How many lines in the rows below contain the string "plus"? Reply with the number alone.

########

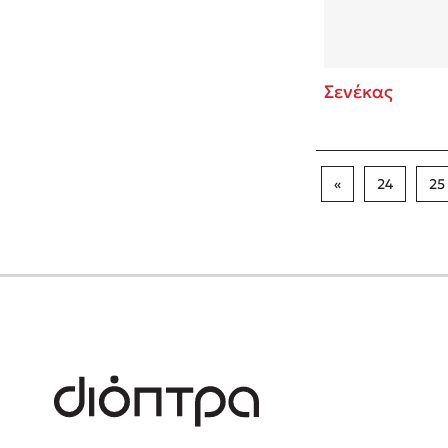
Σενέκας
«
24
25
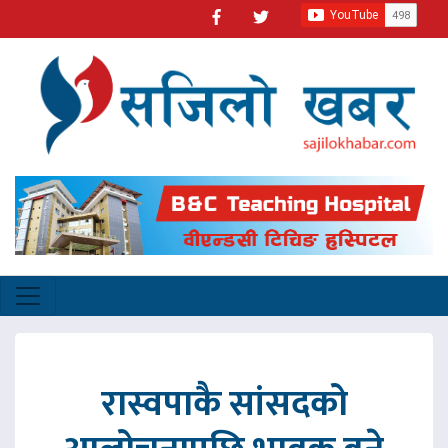
रास्वपाकै सांसदको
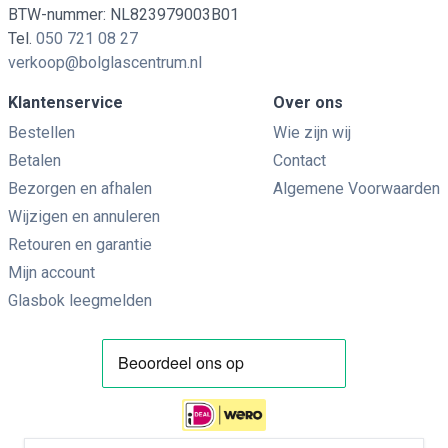
BTW-nummer: NL823979003B01
Tel.
050 721 08 27
verkoop@bolglascentrum.nl
Klantenservice
Over ons
Bestellen
Wie zijn wij
Betalen
Contact
Bezorgen en afhalen
Algemene Voorwaarden
Wijzigen en annuleren
Retouren en garantie
Mijn account
Glasbok leegmelden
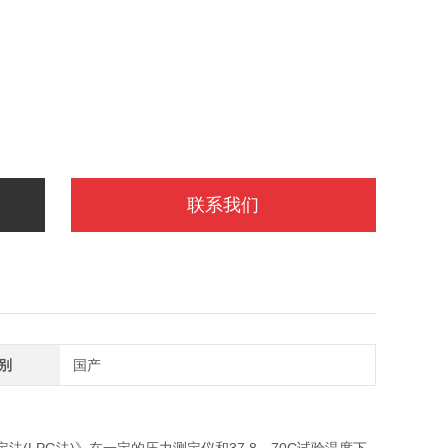
联系我们
别
国产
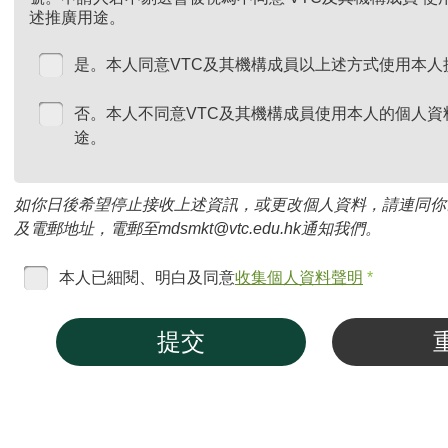
述推廣用途。
是。本人同意VTC及其機構成員以上述方式使用本人
否。本人不同意VTC及其機構成員使用本人的個人資
途。
如你日後希望停止接收上述資訊，或更改個人資料，請連同你
及電郵地址，電郵至mdsmkt@vtc.edu.hk通知我們。
本人已細閱、明白及同意
收集個人資料聲明
*
提交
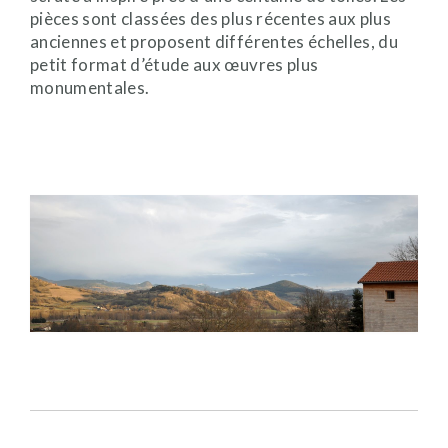
pièces sont classées des plus récentes aux plus
anciennes et proposent différentes échelles, du
petit format d’étude aux œuvres plus
monumentales.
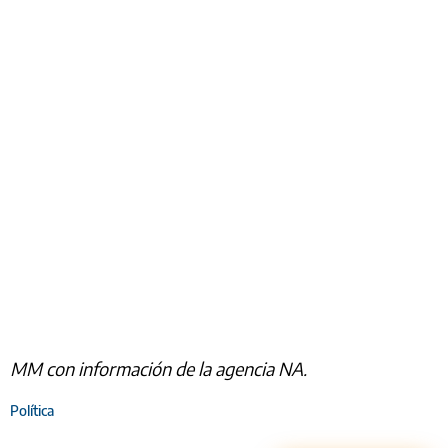
MM con información de la agencia NA.
Política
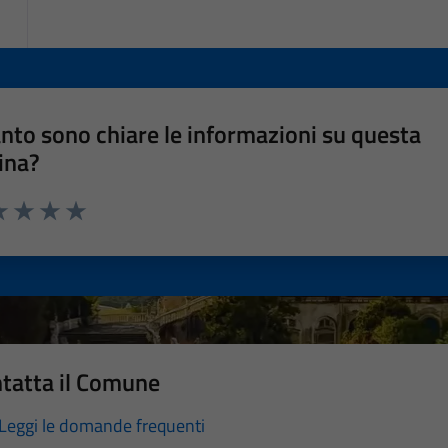
nto sono chiare le informazioni su questa
ina?
a 1 stelle su 5
luta 2 stelle su 5
Valuta 3 stelle su 5
Valuta 4 stelle su 5
Valuta 5 stelle su 5
tatta il Comune
Leggi le domande frequenti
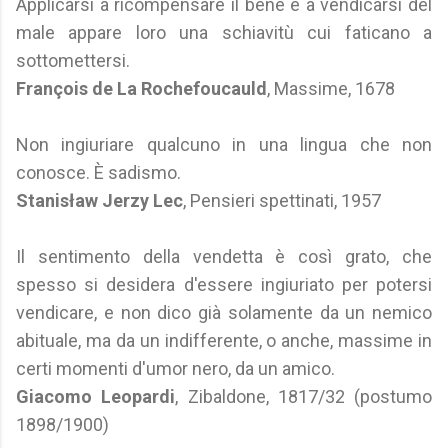
Applicarsi a ricompensare il bene e a vendicarsi del
male appare loro una schiavitù cui faticano a
sottomettersi.
François de La Rochefoucauld
, Massime, 1678
Non ingiuriare qualcuno in una lingua che non
conosce. È sadismo.
Stanisław Jerzy Lec
, Pensieri spettinati, 1957
Il sentimento della vendetta è così grato, che
spesso si desidera d'essere ingiuriato per potersi
vendicare, e non dico già solamente da un nemico
abituale, ma da un indifferente, o anche, massime in
certi momenti d'umor nero, da un amico.
Giacomo Leopardi
, Zibaldone, 1817/32 (postumo
1898/1900)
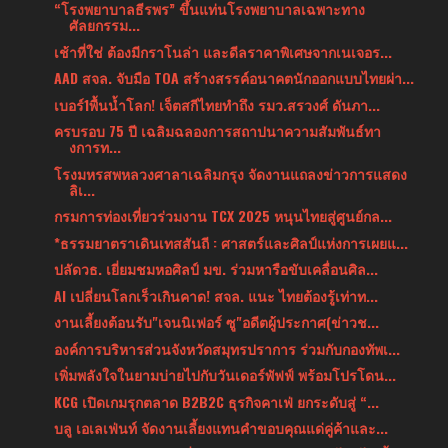
“โรงพยาบาลธีรพร” ขึ้นแท่นโรงพยาบาลเฉพาะทาง
ศัลยกรรม...
เช้าที่ใช่ ต้องมีกราโนล่า และดีลราคาพิเศษจากเนเจอร...
AAD สจล. จับมือ TOA สร้างสรรค์อนาคตนักออกแบบไทยผ่า...
เบอร์1พื้นน้ำโลก! เจ็ตสกีไทยทำถึง รมว.สรวงศ์ ดันภา...
ครบรอบ 75 ปี เฉลิมฉลองการสถาปนาความสัมพันธ์ทา
งการท...
โรงมหรสพหลวงศาลาเฉลิมกรุง จัดงานแถลงข่าวการแสดง
ลิเ...
กรมการท่องเที่ยวร่วมงาน TCX 2025 หนุนไทยสู่ศูนย์กล...
*ธรรมยาตราเดินเทสสันถี : ศาสตร์และศิลป์แห่งการเผยแ...
ปลัดวธ. เยี่ยมชมหอศิลป์ มข. ร่วมหารือขับเคลื่อนศิล...
AI เปลี่ยนโลกเร็วเกินคาด! สจล. แนะ ไทยต้องรู้เท่าท...
งานเลี้ยงต้อนรับ"เจนนิเฟอร์ ซู"อดีตผู้ประกาศ(ข่าวช...
องค์การบริหารส่วนจังหวัดสมุทรปราการ ร่วมกับกองทัพเ...
เพิ่มพลังใจในยามบ่ายไปกับวันเดอร์พัฟฟ์ พร้อมโปรโดน...
KCG เปิดเกมรุกตลาด B2B2C ธุรกิจคาเฟ่ ยกระดับสู่ “...
บลู เอเลเฟ่นท์ จัดงานเลี้ยงแทนคำขอบคุณแด่คู่ค้าและ...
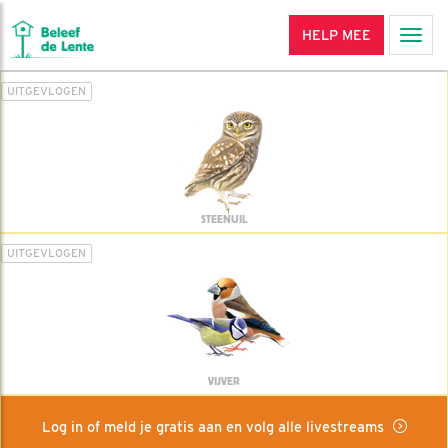
HELP MEE
Men
UITGEVLOGEN
STEENUIL
UITGEVLOGEN
VIJVER
Log in of meld je gratis aan en volg alle livestreams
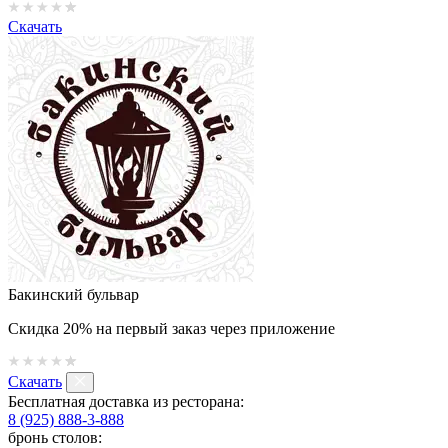
Скачать
Бакинский бульвар
Скидка 20% на первый заказ через приложение
Скачать
Бесплатная доставка из ресторана:
8 (925) 888-3-888
бронь столов:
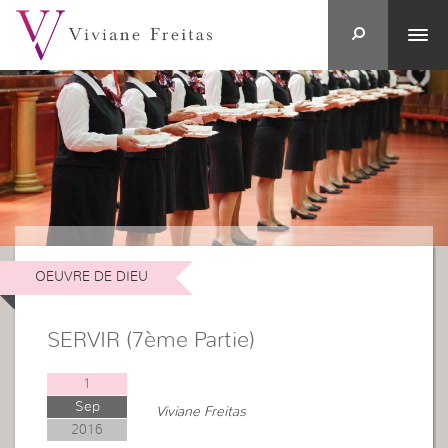
OEUVRE DE DIEU
SERVIR (7ème Partie)
1
Sep
Viviane Freitas
2016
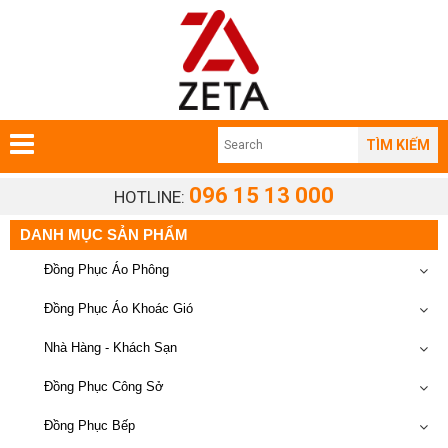
TÌM KIẾM
096 15 13 000
HOTLINE:
DANH MỤC SẢN PHẨM
Đồng Phục Áo Phông
Đồng Phục Áo Khoác Gió
Nhà Hàng - Khách Sạn
Đồng Phục Công Sở
Đồng Phục Bếp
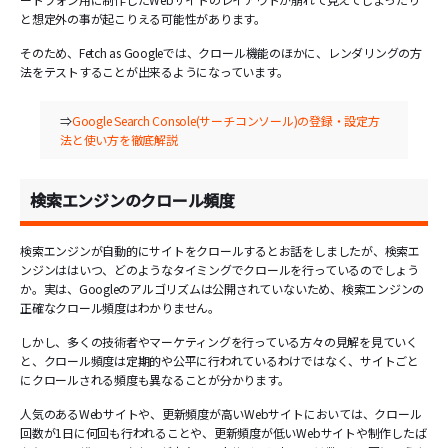
と想定外の事が起こりえる可能性があります。
そのため、Fetch as Googleでは、クロール機能のほかに、レンダリングの方
法をテストすることが出来るようになっています。
⇒
Google Search Console(サーチコンソール)の登録・設定方
法と使い方を徹底解説
検索エンジンのクロール頻度
検索エンジンが自動的にサイトをクロールするとお話をしましたが、検索エ
ンジンははいつ、どのようなタイミングでクロールを行っているのでしょう
か。実は、Googleのアルゴリズムは公開されていないため、検索エンジンの
正確なクロール頻度はわかりません。
しかし、多くの技術者やマーケティングを行っている方々の見解を見ていく
と、クロール頻度は定期的や公平に行われているわけではなく、サイトごと
にクロールされる頻度も異なることが分かります。
人気のあるWebサイトや、更新頻度が高いWebサイトにおいては、クロール
回数が1日に何回も行われることや、更新頻度が低いWebサイトや制作したば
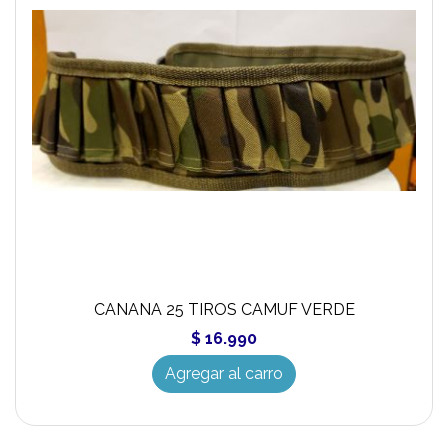
CANANA 25 TIROS CAMUF VERDE
$ 16.990
Agregar al carro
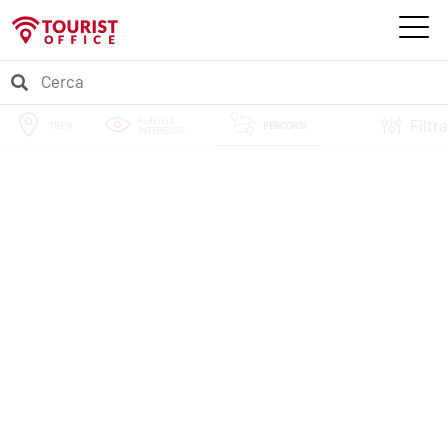
PUNTI DI
Filtra
TREIA
PERCORSI
INTERESSE
EVENTI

########

### [YOUR RESPONSE]
2